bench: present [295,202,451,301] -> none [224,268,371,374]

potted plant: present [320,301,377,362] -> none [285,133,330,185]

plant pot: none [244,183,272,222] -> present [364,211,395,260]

==

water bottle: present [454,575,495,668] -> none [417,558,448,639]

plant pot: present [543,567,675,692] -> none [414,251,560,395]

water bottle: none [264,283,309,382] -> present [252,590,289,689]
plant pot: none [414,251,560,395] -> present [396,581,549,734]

• **What is required**: Where does the string "water" appear in the records above? Show every line that holds it.

• **Output below**:
water bottle: present [454,575,495,668] -> none [417,558,448,639]
water bottle: none [264,283,309,382] -> present [252,590,289,689]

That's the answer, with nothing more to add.